No âmbito da cidade se cria um mundo próprio: casas, técnica, polícia e objetos, em oposição ao outro mundo, deixado para trás. A cidade para alcançar a razão e escamotear a ira divina, o mero estar.
O mercador ] progresso ilimitado, extremo da razão. Confundiu-se com a ira divina, pois tinha o poder de criar um mundo (p. 136). Assume o ser, explicado por Descartes e Kant: assim nasce o ocidente = ser alguém inteligente.
Ser alguém ] “Deus criou o mundo e o homem criou a cidade” (P. 139) = cidade, cidadania, bom cidadão, moral (p. 140) o bem e o mal ]a moralidade = os objetos preenchem o vazio obtido moralmente = o consumo. Cidadania = a liberdade como direito de votar ou de comercializar; nunca como salvação interior (p. 142). Implicações: a passagem de “mero estar” medieval, para um “ser alguém” da cidade moderna.
O pátio dos objetos ]o feminino (medieval) suplantado pelo masculino que penetra o mundo = medidas exatas, o triunfo do comércio, a cidade que vai se convertendo em pátio – lugar para conviver - dos objetos.
Objetos e utensílios ] utensílio (coisa útil) expressa o homem frente ao mundo (p. 149) e difere do objeto (ser à mão), a técnica, especialmente quando se alia a agressão, invasão do espaço – forma de simular o medo (p. 151).

━━━

# TAREFA PROPOSTA A
Transcreva literalmente o trecho do documento sobre a cidade, começando em "O mercador ]" e seguindo até "- dos objetos.".
# TAREFA PROPOSTA B
Traduza para o inglês esta frase do trecho sobre a cidade: "No âmbito da cidade se cria um mundo próprio: casas, técnica, polícia e objetos, em oposição ao outro mundo, deixado para trás."
Não é preciso consultar o material.

# DADOS FORNECIDOS
━━━

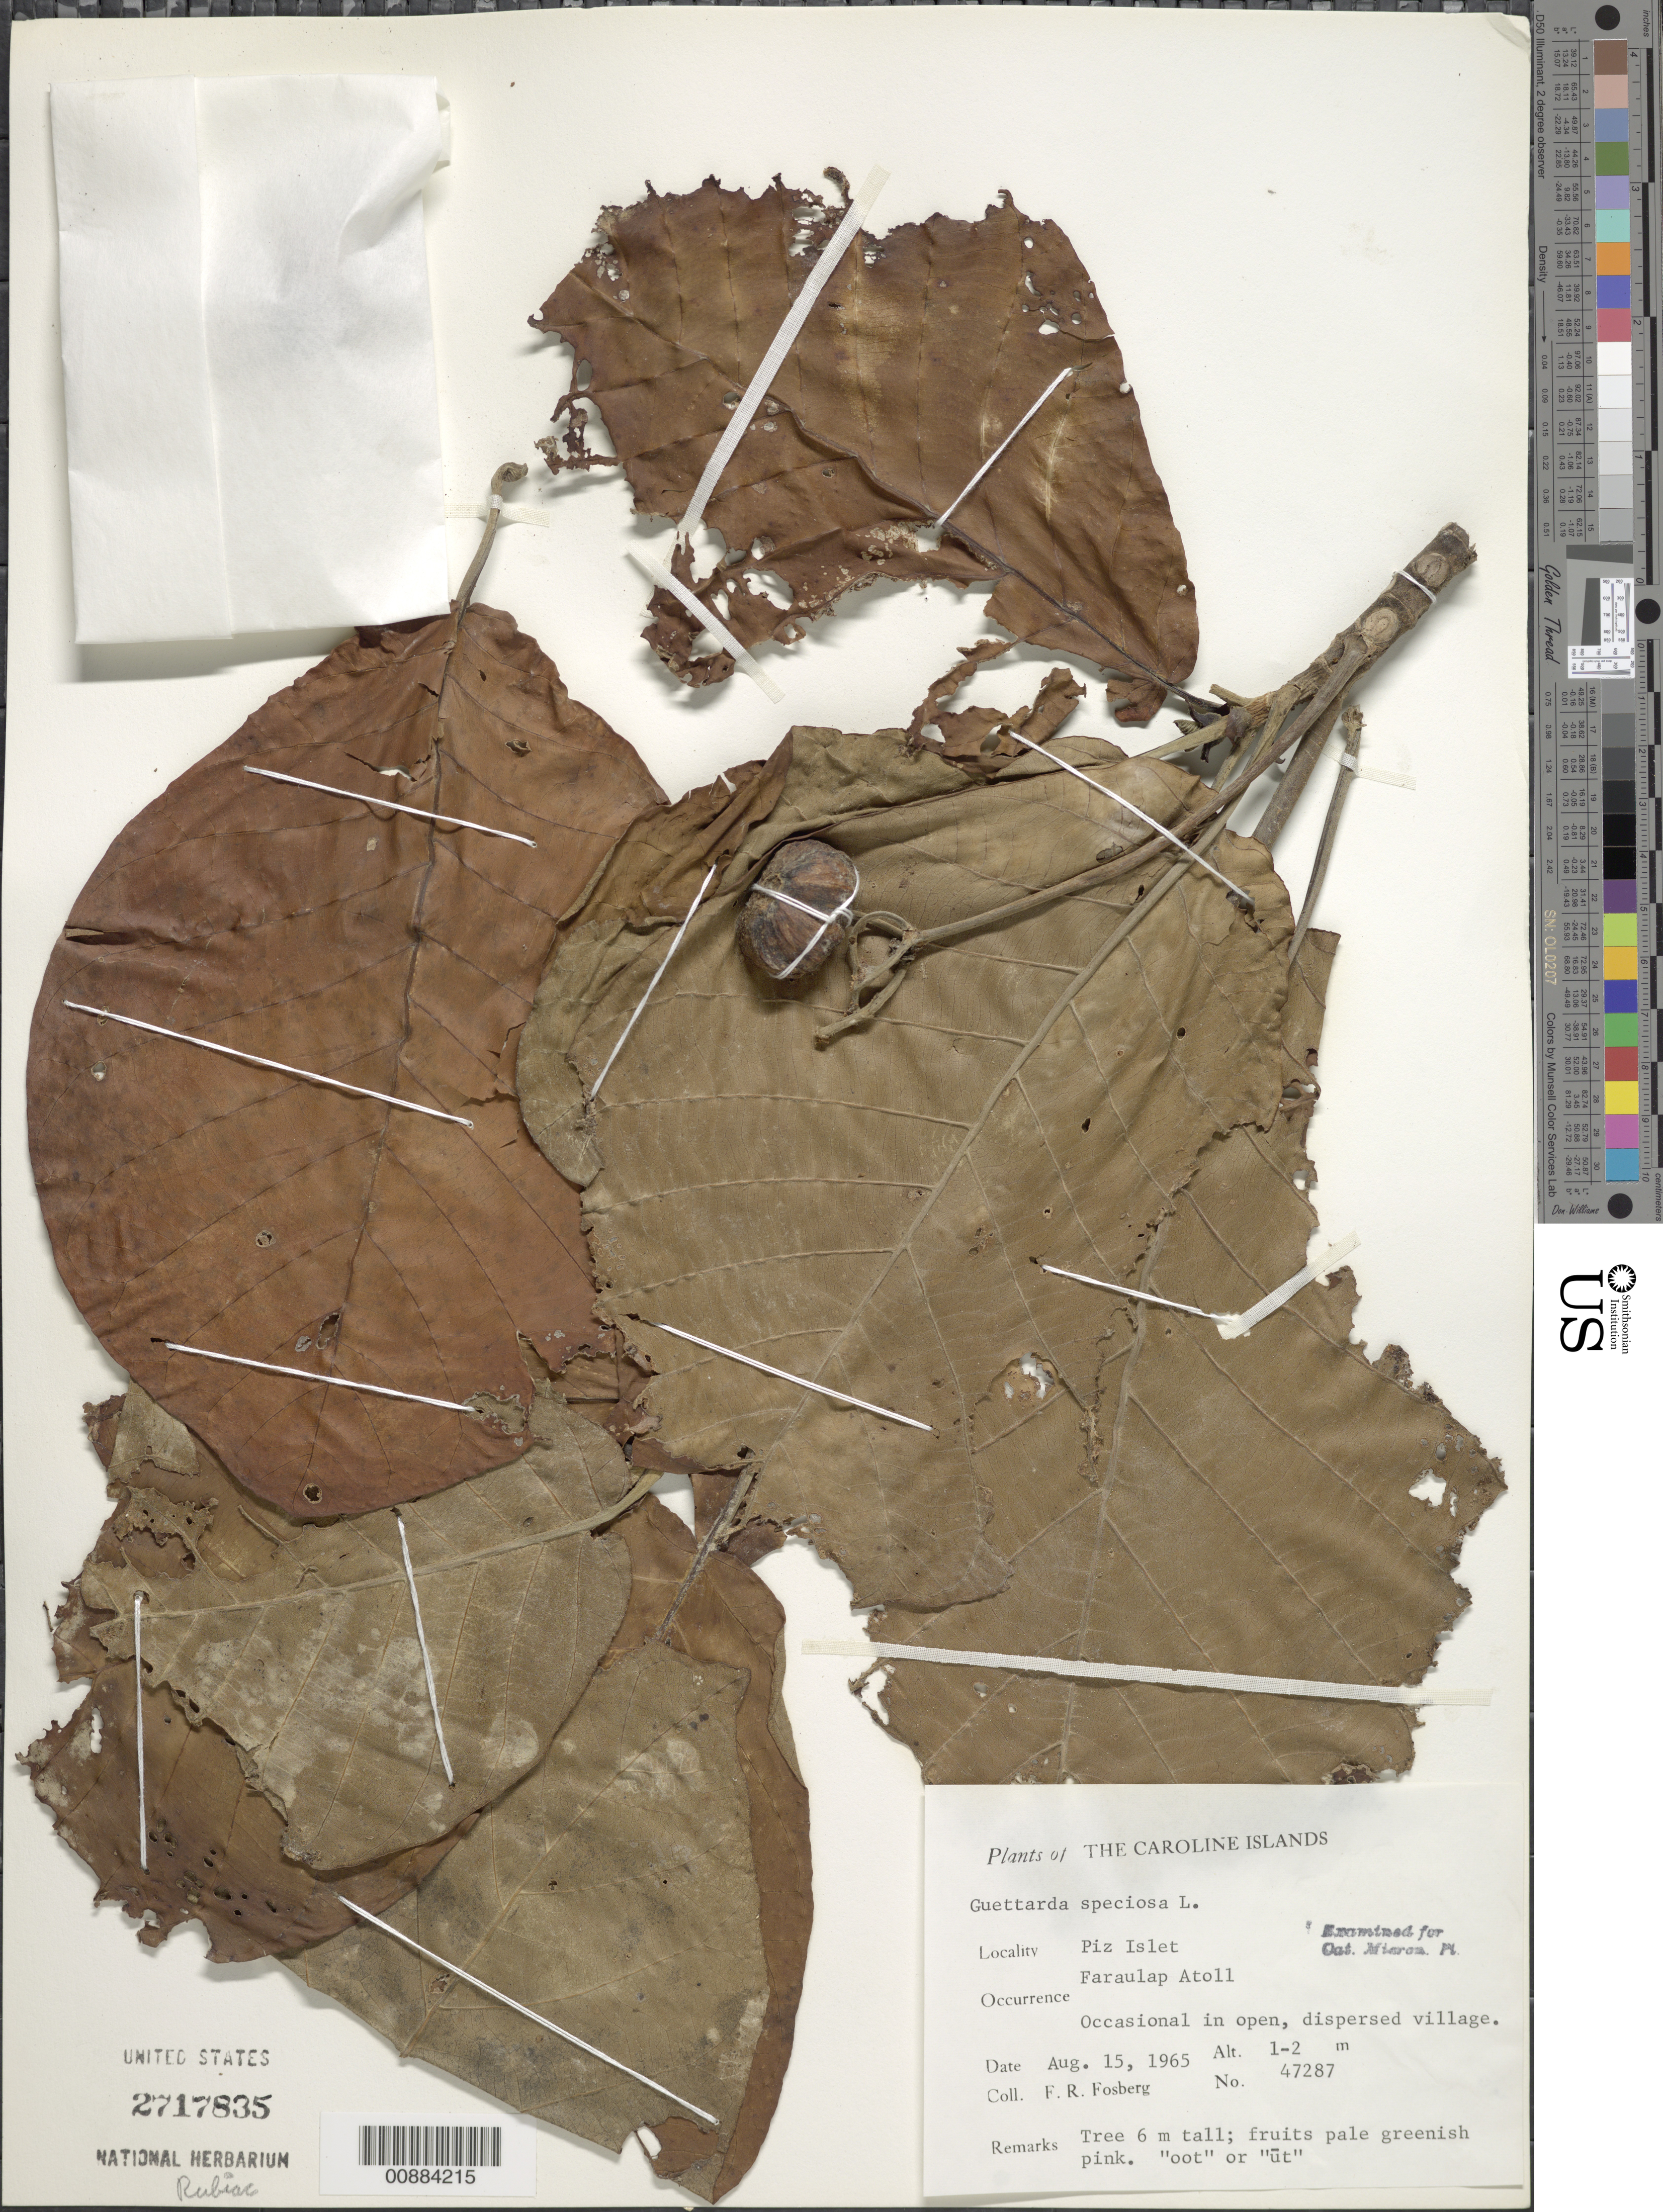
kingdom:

━━━

# RESPOSTA COMPLETA A
O mercador ] progresso ilimitado, extremo da razão. Confundiu-se com a ira divina, pois tinha o poder de criar um mundo (p. 136). Assume o ser, explicado por Descartes e Kant: assim nasce o ocidente = ser alguém inteligente.
Ser alguém ] “Deus criou o mundo e o homem criou a cidade” (P. 139) = cidade, cidadania, bom cidadão, moral (p. 140) o bem e o mal ]a moralidade = os objetos preenchem o vazio obtido moralmente = o consumo. Cidadania = a liberdade como direito de votar ou de comercializar; nunca como salvação interior (p. 142). Implicações: a passagem de “mero estar” medieval, para um “ser alguém” da cidade moderna.
O pátio dos objetos ]o feminino (medieval) suplantado pelo masculino que penetra o mundo = medidas exatas, o triunfo do comércio, a cidade que vai se convertendo em pátio – lugar para conviver - dos objetos.

# RESPOSTA COMPLETA B
Within the city, a world of its own is created: houses, technique, police, and objects, in opposition to the other world, left behind.